Alguns carros já foram gravados com a ajuda do Dynapack — segundo Kaz, os carros que têm o melhor ronco no jogo foram gravados com esse dinamômetro.
Então por que raios eles não gravaram todos os carros do game com um desses? O primeiro problema é que um dinamômetro de chassi não é um equipamento simples de transportar ou de ser operado por desenvolvedores de games ou engenheiros de áudio. Não dá pra simplesmente marcar um encontro com o dono de uma Ferrari F2001, entrar em um avião rumo à Itália, gravar em uma tarde de sol e voltar para o Japão antes da noite de domingo. Além disso, a captura de áudio começou há 17 anos e não é tão simples refazer a gravação de mais de 1.000 carros diferentes.
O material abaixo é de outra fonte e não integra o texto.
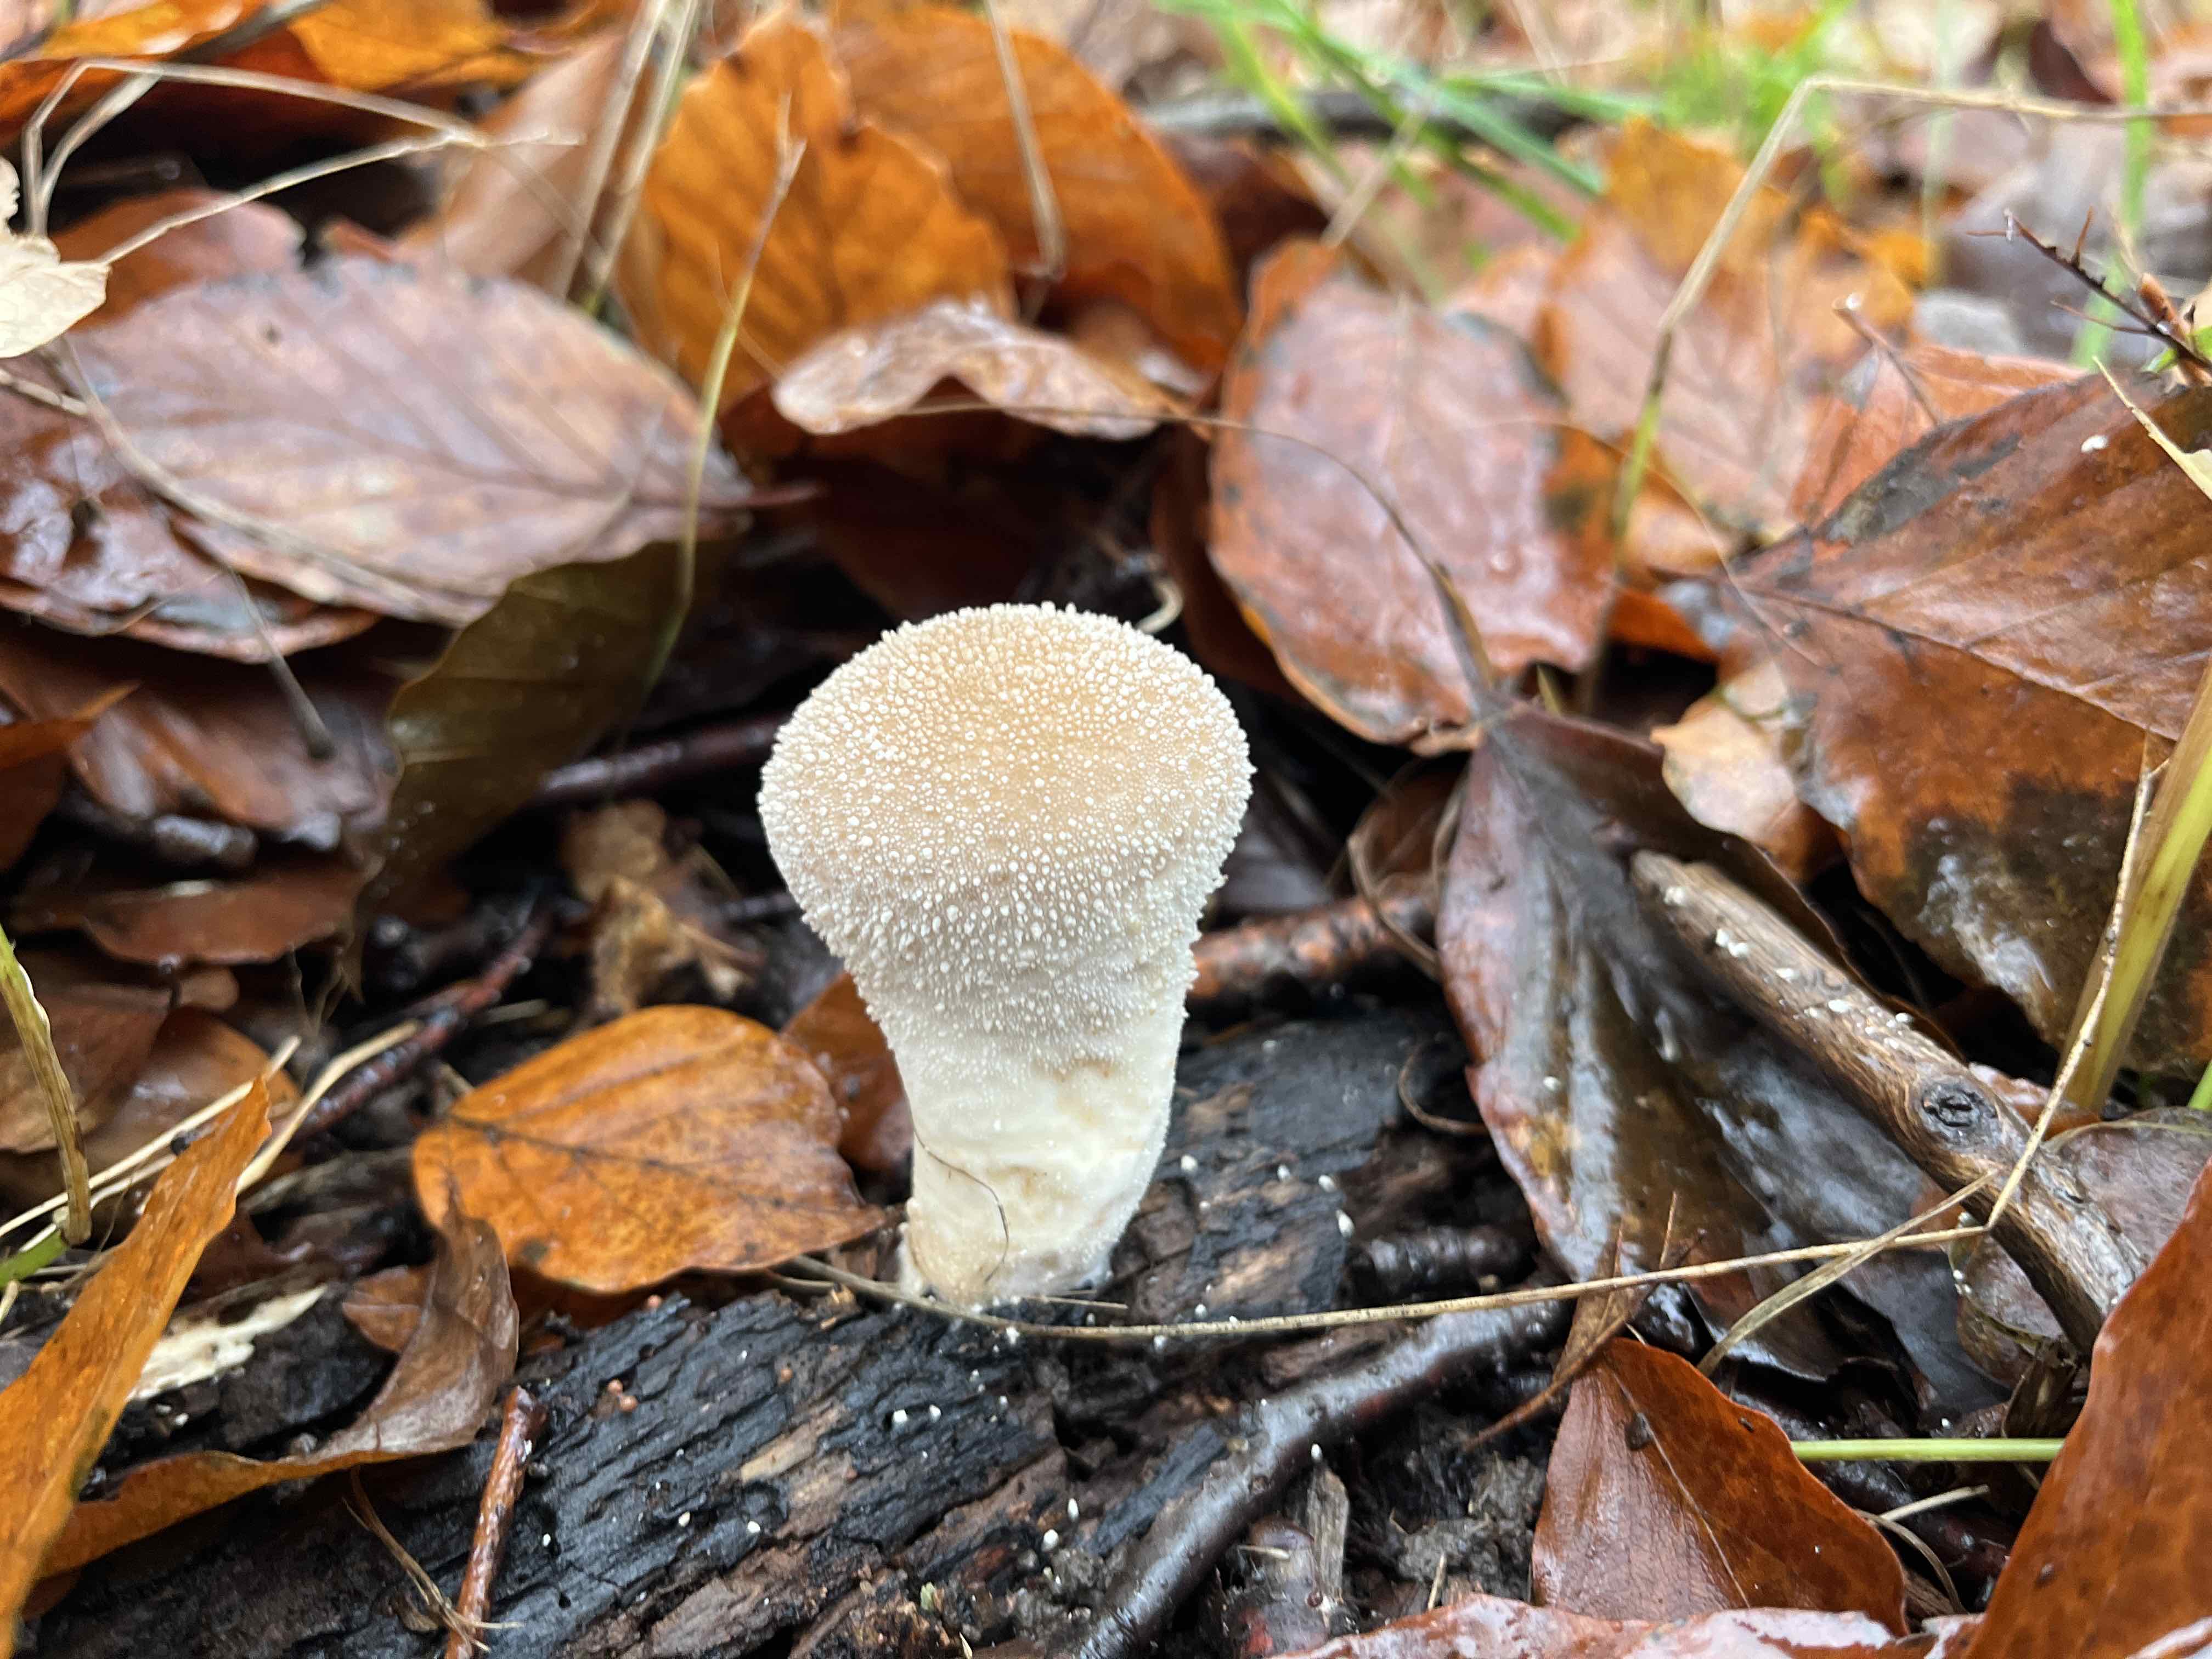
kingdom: Fungi
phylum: Basidiomycota
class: Agaricomycetes
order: Agaricales
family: Lycoperdaceae
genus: Lycoperdon
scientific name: Lycoperdon perlatum
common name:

Mas o maior problema mesmo é o crescente número de carros incluídos no jogo. Kaz conta que é difícil fazer as gravações acompanharem o ritmo da inclusão de novos carros, mas é algo que precisa ser feito. Como hoje em dia o equipamento para gravações começou a ficar mais compacto, Kaz está trabalhando para melhorar significativamente o ronco dos carros para o futuro Gran Turismo 7.
Nesse quesito, Forza Motorsport tem uma grande vantagem sobre Gran Turismo. Sem milhares de variações do mesmo carro, Forza consegue manter a qualidade sonora dos carros sempre elevada. Como eles fazem isso?
Todos os carros do jogo têm seu ronco baseado em uma amostragem de áudio do carro real, assim como em Gran Turismo, mas diferentemente do game japonês, os desenvolvedores de Forza Motorsport já começaram usando um dinamômetro de chassi alugado e aquele set de equipamentos mais compacto que Kazunori passou a usar recentemente para GT7 — lembre-se que Forza foi lançado em 2005, enquanto Gran Turismo começou o registro do áudio dos carros em 1997.
Além disso, o pessoal de Forza pensa a longo prazo. Os carros são cedidos por colecionadores e até mesmo membros dos fóruns oficiais do game, e a equipe grava até mesmo os carros que são cedidos, mas não estão previstos para os games da série, assim, eles já tem os registros prontos para quando conseguirem a licença para incluir o carro no jogo. Se você está curioso para saber quais são os equipamentos, eles usam apenas alguns microfones dispostos em lugares estratégicos do carro como o escape e a admissão do motor, e um notebook rodando o famoso Pro Tools, que é o programa de captura e edição de áudio.
O número de microfones varia de acordo com as características do carro como espaço no cofre do motor, tipo de alimentação e posição das borboletas — nos carros carburados o microfone é posicionado sobre o componente ou sobre as cornetas de admissão. Em carros injetados, o microfone vai para a abertura da caixa de ar.
Em média, são usados oito microfones e os engenheiros de áudio dão atenção especial a ruídos como assovios de compressores e turbos, o que colabora para um ronco mais realista. Como em Gran Turismo, depois de capturado em várias rotações e diferentes aberturas da borboleta, e depois mixado e inserido na programação do game.